= Poetry in Motion (arts program) =

Poetry in Motion is an arts program collaborative which displays poems by prominent authors in advertising space on the buses and subways. The program was launched by New York's Metropolitan Transportation Authority and the Poetry Society of America.

==History==
Poetry in Motion was developed in 1992 by the Metropolitan Transportation Authority and the Poetry Society of America and aimed to make the use of New York City public transportation more enjoyable and enlightening. The program was originally based on the British Council program Poems on the Underground, and was launched to reach the nearly 7 million daily commuters of New York City.

The first set of poems was "Crossing Brooklyn Ferry" by Walt Whitman, "Hope is the Thing with Feathers" by Emily Dickinson, "When You Are Old" by William Butler Yeats, and "Let There Be New Flowering" by Lucille Clifton.
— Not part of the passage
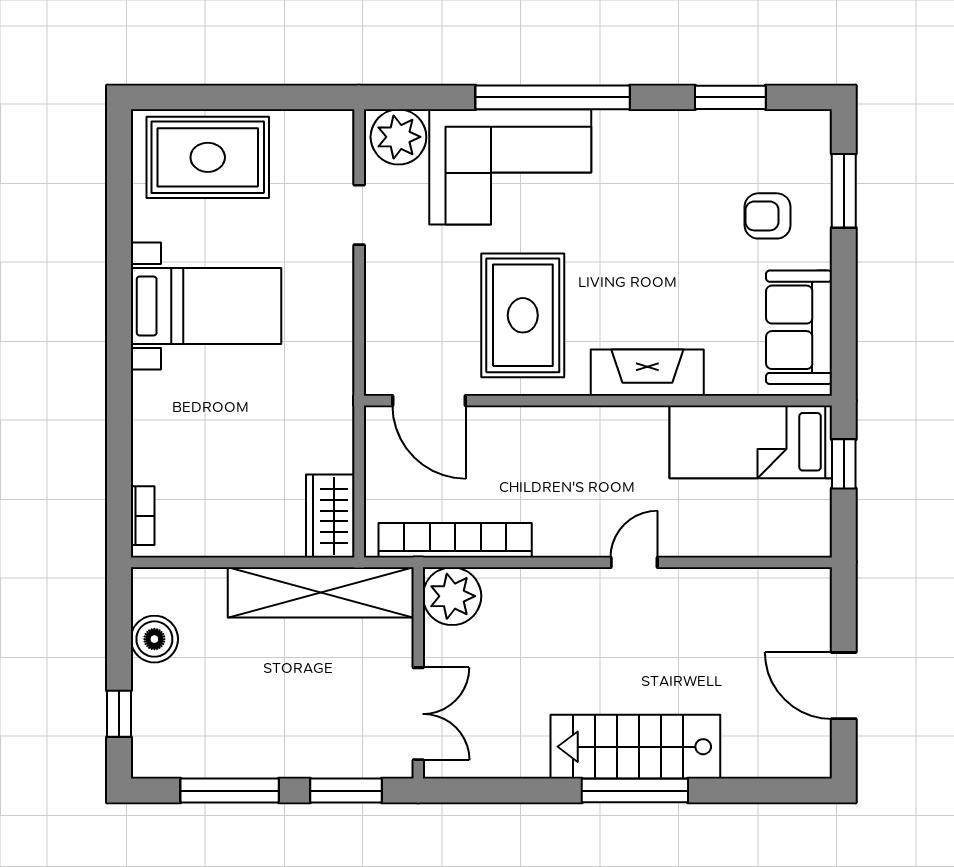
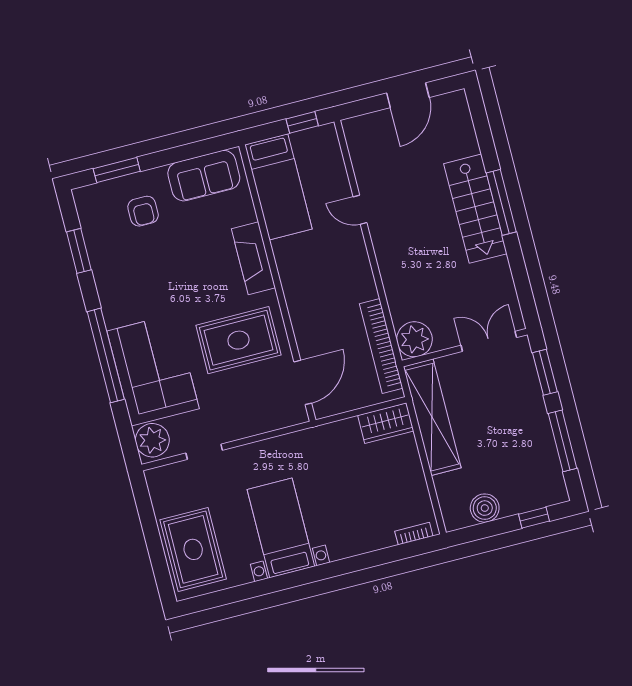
window: (844, 464) -> (302, 122), moved
door: (634, 562) -> (360, 210), moved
Since then, poems by more than 100 different authors have been featured.

==Expansion==

Originally designed for New York's MTA system, Poetry in Motion expanded to cities including:
- 1996 - Chicago and Boston
- 1997 - Baltimore and Portland, Oregon
- 1998 - Dallas, Los Angeles, Atlanta, and Washington, D.C.
- 1999 - Philadelphia
- 2000 - Pioneer Valley, Austin, Fort Collins, Houston, and Ohio State University's public transportation.
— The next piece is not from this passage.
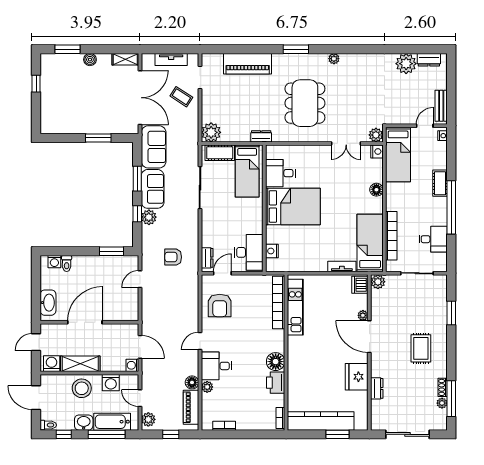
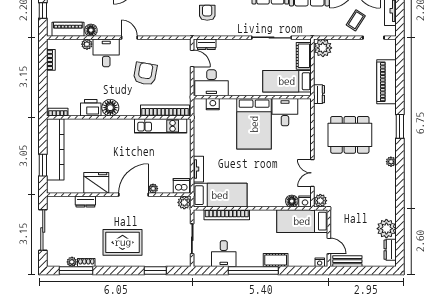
floor lamp: (376, 190) -> (292, 201), moved
armchair: (220, 306) -> (145, 74), moved, turned 100
rug: (421, 348) -> (123, 242), width x1.36, depth x1.43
Poetry in Motion also appeared in Milwaukee, New Orleans, Salt Lake City, St. Louis, as well as Boise, Idaho; Denver, Colorado; Fresno, California; Hartford, Connecticut; Jacksonville, Florida; and Little Rock, Arkansas. At peak, Poetry in Motion reached 13 million commuters daily in 14 American cities.
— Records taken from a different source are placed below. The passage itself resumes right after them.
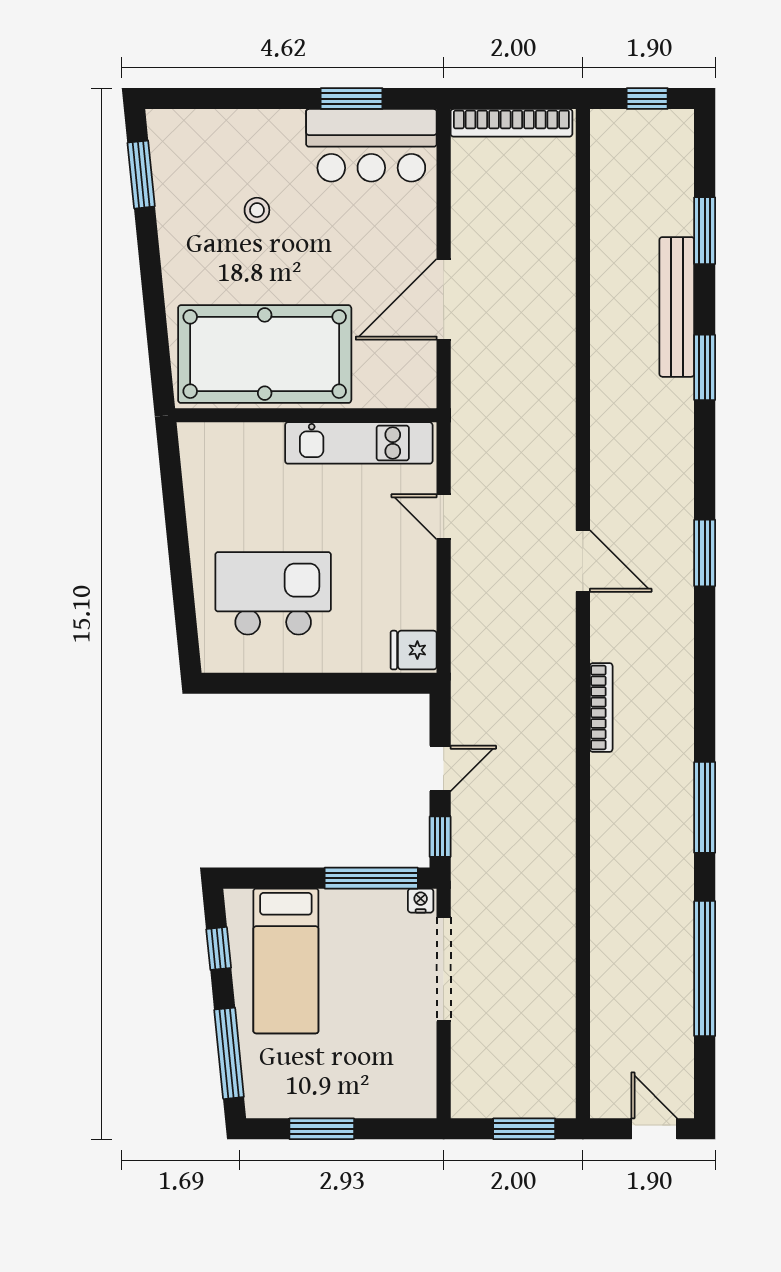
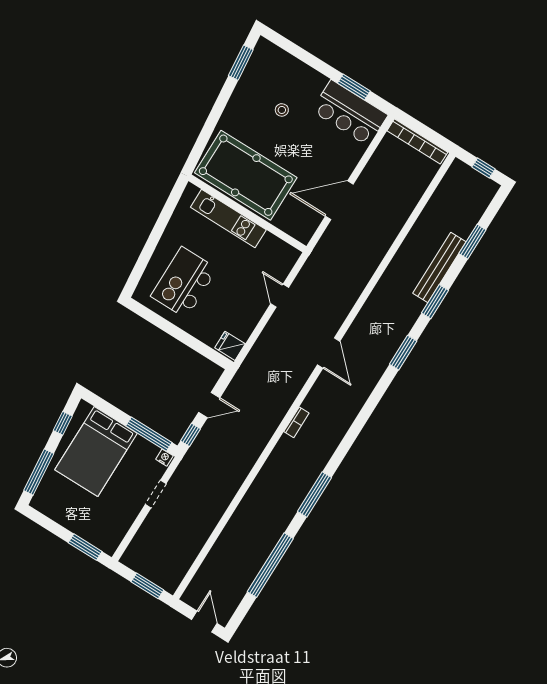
kitchen unit: (359, 443) -> (228, 218), moved
window: (705, 553) -> (403, 353), moved
kitchen island: (273, 593) -> (184, 282), turned -90
bookcase: (601, 707) -> (296, 422), width x0.64
bed: (286, 961) -> (96, 452), width x1.50
doorway: (444, 969) -> (156, 494), width x0.53
window: (322, 1129) -> (85, 547), moved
The program was launched statewide in Rhode Island in 2017.

==Poetry in Motion awards==

Poetry in Motion has received numerous awards for design and utility, including:

- The New York Press Club’s "Heart of New York Award" – 1994
- The Municipal Art Society’s Certificate of Merit – 1994 (Awarded jointly to Poetry in Motion and Arts for Transit)
- A proclamation from the Council of the City of New York that honored Poetry in Motion for its "invaluable contribution to the people of New York City" – 2000

==Poetry in Motion publications==

Poetry In Motion: 100 Poems from the Buses and Subways was published by W.W. Norton in 1996 and was selected as a Best Book for Young Adults by the Young Adult Library Services Association and the American Library Association.

Poetry In Motion From Coast to Coast was published by W.W. Norton in 2002 and includes 120 selections from buses and subways across the country. The book was noted praiseworthy "for its populist approach to poetry."

The Best of Poetry in Motion: Celebrating 25 Years on Subways and Buses by Alice Quinn with a foreword by Billy Collins was published by W. W. Norton & Company in 2017. ISBN 978-0-393-60937-0

==Poetry in Motion today==

In the Spring of 2009, Poetry in Motion was temporarily suspended in New York. The Poetry Society of America will relaunch the NYC branch in the summer of 2010, returning poems to the city bus system. Today the program is active in Dallas, Denver, St. Louis, and Los Angeles, as well as several Canadian cities.